On a cold December day in Winnipeg (it’s -30 degrees C), Joseph Visser stays warm in the cafe where he has worked on and off for the past five years. He took the unreliable, cold, and crowded Winnipeg bus (the only public transit available) and now sits in the Thom Bargen cafe in West Broadway to talk on the phone. He has just returned from a European tour with his younger brother’s music project, Boniface. Now that he’s back, he’s shifting focus to his own project, Strawberry 25.
His latest self-released single “Black Orchid Eyes” is an intimate, starstruck snapshot of a perfect night in Toronto with his current partner. The song was born from that certain glow you feel after seeing an incredible live set (the couple had just seen Lucy Dacus) with someone you really like; the lyrics share the experience of walking home after this dreamlike night, where everything feels beautiful, supernatural, and just right.
Visser made his debut as Strawberry 25 in November with folk-pop fusion “Shoulder Season.” He wrote it over the course of last summer, and it was one of the few that he took his time on. “It was written over the course of basically meeting my current partner. It is an absolutely wild thing to share really vulnerable things with someone who is basically a stranger. There’s a lot of trust involved in that or hope involved in that. It’s often times very scary because you’re just constantly stepping off a cliff. I think the main message of that song is just kind of leaning into that fear and leaning into how good it feels and leaning into all that you don’t know yet,” Visser shares. “For me, ‘Shoulder Season’ is that transition period into deciding that you’re going to be vulnerable and have the shit scared out of you. I wrote it almost to try to inspire myself to lean right in.”
The common thread between “Black Orchid Eyes” and “Shoulder Season” is Visser’s ability to capture the feeling of a moment. “I can’t really write about other people, I’m not a storyteller necessarily,” he says. “I basically just try to describe really visceral emotions that I feel are kind of rare for anyone to feel. I’m just trying to remember that and preserve those really intense emotional moments that kind of shape the direction of your life, you know? Where you live and who you’re around.”
Visser plans to stay in Winnipeg for about the next month, but doesn’t plan on staying for long. Touring with Boniface has him constantly on the road. I ask him if he has a love-hate relationship with his hometown. He replies over the chatter of the coffee shop, “It’s probably 80% hate, 20% love.”
The hate? There are only 700,000 people living there. Visser tells me it’s in the top five coldest cities with a population of over half a million. It’s the kind of city that’s ruthless. It’s isolated and brutally cold. Many who grow up there choose not to stick around. “The funny thing is when I’m on tour with Boniface, I talk about Winnipeg all the time because people want to know where I’m from and our accents are different. I always talk about Winnipeg and I talk about it so much that it stops feeling real necessarily. Like it’s just this fake place where I grew up,” he says.
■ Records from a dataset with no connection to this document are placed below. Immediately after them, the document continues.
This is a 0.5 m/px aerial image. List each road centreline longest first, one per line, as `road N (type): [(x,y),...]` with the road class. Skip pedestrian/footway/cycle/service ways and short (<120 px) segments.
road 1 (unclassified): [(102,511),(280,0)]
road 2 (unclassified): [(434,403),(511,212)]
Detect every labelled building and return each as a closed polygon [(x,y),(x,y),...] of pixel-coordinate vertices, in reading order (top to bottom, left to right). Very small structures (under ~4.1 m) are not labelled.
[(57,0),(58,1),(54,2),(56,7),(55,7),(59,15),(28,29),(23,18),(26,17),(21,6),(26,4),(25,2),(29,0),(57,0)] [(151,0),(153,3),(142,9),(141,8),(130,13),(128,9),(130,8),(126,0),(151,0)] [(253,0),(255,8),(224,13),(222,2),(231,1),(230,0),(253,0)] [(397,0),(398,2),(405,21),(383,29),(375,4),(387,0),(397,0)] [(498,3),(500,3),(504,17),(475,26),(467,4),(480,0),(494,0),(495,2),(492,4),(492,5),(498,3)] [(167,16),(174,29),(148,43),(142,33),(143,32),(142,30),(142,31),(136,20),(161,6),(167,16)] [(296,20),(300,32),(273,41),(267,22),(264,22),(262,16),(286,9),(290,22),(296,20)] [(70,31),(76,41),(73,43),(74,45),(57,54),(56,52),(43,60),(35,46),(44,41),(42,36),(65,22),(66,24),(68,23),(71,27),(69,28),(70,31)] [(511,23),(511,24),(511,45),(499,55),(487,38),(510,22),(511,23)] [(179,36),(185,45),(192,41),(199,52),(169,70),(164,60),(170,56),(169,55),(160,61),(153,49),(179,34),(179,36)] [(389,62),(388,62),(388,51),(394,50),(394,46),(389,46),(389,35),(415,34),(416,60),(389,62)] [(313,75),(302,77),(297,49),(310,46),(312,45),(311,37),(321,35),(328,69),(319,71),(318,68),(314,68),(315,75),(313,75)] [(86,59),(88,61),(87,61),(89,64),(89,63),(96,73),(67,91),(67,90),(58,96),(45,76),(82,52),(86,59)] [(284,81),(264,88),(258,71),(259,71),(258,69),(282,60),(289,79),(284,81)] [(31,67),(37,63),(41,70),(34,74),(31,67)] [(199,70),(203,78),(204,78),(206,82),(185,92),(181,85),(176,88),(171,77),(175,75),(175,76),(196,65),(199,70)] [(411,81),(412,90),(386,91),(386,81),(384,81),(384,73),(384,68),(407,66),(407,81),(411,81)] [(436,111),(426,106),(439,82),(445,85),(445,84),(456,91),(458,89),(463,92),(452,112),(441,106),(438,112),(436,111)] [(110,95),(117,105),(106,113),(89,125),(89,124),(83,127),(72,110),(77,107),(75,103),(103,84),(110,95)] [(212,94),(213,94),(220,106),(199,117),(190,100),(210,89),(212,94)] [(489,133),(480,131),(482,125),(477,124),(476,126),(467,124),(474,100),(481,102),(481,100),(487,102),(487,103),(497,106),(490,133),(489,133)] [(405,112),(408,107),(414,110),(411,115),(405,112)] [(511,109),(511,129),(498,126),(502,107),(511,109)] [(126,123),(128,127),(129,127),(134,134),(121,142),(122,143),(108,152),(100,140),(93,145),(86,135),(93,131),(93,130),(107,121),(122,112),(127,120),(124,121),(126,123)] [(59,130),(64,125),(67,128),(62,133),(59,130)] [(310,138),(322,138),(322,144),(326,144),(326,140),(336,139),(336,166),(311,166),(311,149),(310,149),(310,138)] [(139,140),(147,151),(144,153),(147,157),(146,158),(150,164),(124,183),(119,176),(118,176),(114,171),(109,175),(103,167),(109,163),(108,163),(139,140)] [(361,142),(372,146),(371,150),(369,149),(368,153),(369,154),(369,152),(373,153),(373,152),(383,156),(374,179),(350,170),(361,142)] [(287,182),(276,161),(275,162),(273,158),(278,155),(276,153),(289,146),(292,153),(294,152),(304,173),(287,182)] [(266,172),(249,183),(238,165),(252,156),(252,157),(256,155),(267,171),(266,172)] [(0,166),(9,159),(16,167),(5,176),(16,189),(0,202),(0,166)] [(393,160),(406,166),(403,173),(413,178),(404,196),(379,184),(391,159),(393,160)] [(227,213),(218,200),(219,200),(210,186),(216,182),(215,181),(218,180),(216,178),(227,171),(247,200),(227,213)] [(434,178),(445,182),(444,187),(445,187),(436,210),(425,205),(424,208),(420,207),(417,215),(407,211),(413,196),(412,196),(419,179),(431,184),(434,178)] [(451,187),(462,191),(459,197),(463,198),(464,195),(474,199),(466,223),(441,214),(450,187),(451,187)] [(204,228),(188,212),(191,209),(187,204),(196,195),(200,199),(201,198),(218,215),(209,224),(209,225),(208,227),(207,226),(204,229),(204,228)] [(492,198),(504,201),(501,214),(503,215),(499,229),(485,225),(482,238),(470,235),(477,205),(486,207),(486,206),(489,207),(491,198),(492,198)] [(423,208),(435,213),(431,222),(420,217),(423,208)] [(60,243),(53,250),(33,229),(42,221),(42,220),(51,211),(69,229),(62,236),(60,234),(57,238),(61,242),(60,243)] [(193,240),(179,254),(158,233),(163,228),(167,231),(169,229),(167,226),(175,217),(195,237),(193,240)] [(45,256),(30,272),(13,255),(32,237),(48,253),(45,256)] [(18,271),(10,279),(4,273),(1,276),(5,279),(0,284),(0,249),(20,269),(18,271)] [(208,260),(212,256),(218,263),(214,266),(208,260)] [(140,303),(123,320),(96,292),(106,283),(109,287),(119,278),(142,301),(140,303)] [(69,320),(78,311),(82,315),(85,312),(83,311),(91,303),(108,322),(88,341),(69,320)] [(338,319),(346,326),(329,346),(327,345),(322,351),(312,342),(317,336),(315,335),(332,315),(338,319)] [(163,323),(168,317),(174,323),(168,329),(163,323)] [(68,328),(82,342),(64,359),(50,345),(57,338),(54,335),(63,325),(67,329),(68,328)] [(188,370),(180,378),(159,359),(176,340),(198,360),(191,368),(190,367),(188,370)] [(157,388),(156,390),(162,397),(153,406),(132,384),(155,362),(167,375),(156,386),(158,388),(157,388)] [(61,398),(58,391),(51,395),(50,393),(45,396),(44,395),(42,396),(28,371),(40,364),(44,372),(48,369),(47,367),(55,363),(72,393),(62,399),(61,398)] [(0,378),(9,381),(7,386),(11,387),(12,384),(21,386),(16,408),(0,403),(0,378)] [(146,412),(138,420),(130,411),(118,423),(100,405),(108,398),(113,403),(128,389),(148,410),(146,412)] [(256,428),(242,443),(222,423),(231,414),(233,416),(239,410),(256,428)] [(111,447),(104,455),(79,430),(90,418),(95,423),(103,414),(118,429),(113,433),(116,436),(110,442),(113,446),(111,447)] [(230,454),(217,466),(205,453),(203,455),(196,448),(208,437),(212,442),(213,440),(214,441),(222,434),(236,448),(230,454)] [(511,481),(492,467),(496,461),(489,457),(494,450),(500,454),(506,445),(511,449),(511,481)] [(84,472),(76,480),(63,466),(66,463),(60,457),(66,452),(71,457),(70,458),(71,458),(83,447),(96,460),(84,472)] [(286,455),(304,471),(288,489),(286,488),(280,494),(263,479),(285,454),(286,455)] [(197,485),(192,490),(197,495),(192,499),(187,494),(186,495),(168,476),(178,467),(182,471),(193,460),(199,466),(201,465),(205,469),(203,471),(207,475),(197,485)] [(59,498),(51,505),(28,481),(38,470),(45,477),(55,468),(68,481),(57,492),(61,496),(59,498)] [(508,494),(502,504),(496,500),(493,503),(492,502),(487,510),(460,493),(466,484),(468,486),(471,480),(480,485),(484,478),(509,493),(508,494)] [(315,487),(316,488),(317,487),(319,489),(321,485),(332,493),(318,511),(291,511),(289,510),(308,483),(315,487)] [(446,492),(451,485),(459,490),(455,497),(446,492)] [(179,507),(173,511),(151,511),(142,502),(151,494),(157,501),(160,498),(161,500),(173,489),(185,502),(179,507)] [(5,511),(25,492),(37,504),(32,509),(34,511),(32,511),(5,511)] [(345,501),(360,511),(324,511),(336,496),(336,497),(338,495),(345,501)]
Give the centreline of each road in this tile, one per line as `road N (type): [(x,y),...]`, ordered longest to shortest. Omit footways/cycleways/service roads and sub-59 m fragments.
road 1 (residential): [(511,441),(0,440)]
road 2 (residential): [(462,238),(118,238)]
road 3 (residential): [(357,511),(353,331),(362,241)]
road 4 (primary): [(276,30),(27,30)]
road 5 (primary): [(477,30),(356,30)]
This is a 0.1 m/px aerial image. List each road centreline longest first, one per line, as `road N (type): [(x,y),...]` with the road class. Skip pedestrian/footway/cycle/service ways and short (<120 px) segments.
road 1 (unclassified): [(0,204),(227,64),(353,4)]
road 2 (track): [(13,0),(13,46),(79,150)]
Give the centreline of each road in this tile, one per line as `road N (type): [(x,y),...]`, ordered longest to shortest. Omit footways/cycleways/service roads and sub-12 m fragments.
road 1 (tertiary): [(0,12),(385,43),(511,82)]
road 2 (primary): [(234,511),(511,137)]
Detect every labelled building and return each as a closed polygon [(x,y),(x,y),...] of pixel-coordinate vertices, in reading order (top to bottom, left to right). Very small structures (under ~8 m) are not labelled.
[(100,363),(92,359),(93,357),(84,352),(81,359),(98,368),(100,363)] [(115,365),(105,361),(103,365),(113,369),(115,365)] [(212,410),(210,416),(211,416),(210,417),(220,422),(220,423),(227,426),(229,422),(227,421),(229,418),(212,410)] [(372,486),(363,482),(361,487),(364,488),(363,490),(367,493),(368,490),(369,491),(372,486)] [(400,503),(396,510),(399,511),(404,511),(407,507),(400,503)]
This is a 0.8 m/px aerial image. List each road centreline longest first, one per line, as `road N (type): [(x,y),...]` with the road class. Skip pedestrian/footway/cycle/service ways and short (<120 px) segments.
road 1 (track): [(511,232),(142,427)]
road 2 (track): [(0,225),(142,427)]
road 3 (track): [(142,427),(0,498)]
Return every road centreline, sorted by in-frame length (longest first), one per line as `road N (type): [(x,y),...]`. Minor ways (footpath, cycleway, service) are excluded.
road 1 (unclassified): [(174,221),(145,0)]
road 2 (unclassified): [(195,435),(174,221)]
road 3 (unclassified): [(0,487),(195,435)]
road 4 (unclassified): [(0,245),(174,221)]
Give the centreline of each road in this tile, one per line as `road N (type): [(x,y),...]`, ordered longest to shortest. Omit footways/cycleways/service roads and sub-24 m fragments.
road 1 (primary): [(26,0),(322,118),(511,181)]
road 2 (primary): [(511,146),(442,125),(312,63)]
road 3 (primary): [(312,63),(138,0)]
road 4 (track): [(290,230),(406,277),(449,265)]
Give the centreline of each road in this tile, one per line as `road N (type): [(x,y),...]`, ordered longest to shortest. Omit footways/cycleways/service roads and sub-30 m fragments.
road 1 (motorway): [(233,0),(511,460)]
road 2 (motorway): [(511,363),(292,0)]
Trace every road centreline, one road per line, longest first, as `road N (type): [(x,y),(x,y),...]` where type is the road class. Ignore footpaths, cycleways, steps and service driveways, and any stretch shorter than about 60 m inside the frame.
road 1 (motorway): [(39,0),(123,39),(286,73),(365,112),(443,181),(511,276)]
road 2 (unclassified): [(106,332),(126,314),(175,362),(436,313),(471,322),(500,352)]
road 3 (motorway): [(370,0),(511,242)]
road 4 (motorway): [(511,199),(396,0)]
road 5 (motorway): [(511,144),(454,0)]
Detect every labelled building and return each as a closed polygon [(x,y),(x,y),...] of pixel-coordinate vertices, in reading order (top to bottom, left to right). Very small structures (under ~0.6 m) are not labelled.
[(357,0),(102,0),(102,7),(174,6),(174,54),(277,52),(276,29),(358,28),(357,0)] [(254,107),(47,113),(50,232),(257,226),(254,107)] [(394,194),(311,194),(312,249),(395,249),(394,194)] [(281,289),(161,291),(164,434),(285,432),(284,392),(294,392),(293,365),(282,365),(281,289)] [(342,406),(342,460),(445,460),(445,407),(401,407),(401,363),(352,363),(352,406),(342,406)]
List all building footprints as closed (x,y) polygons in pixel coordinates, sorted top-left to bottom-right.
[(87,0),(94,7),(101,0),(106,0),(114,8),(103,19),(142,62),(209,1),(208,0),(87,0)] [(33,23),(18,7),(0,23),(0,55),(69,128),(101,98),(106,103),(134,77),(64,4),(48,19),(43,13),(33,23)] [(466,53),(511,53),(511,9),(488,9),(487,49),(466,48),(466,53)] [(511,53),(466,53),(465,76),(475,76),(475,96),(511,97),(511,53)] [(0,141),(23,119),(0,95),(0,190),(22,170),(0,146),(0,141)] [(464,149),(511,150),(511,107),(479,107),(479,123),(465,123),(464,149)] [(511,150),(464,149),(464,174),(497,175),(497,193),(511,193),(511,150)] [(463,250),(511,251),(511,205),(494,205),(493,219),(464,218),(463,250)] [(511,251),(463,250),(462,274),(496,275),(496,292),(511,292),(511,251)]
The love? Winnipeg’s summers. Specifically, the Winnipeg Folk Festival. That was Visser’s biggest musical inspiration growing up. The festival itself is a jumble of Canadian bands of varying genres but mostly folk and indie. Tegan and Sara played there one year before they got big.
Visser attended the festival as a young teenager but made a triumphant return as a performer with Boniface two summers ago. “When I was growing up, my only goal in music was to play in the Winnipeg Folk Festival and so when we got booked to do it, it was just like a dream come true,” recalls Visser. “That’s still like top 5 of my favorite shows I’ve ever played. It was just so fun. Hopefully we’ll get to play it again some time.”
Immersed in folk music, Visser’s younger brother Micah picked up the fiddle and Visser learned the banjo. Years later, they would branch off to write their own music and create their own sounds under whole new names.
Visser stumbled upon his artist's name at a low-budget, beach hotel in Belize. Strawberry 25 was the hotel’s wifi password. Visser wrote the name down and found later that it was perfectly suited to his’s mission as an artist.
“I think the internet is cool right now in that you can find bands and discover bands. I grew up in the early days of MySpace. That’s how I discovered all these bands that I liked. I remember chatting with musicians I liked on MySpace when I was like 14 or 15 and just thinking that was the coolest thing,” explains Visser. “The internet and music have always been so linked for me and I think part of choosing Strawberry 25 was just because it’s almost more like a handle, it’s like a username almost. I think for my project I just want it to be some sort of stamp on the internet.”
Thanks to the immediacy of the internet, we can expect more from Visser soon. “Black Orchid Eyes” was released as a demo on YouTube a couple weeks before it was available on streaming platforms. Whether from snowy Winnipeg or sunny Belize, Strawberry 25 will be logging his most visceral moments on the web for all corners of the globe to hear.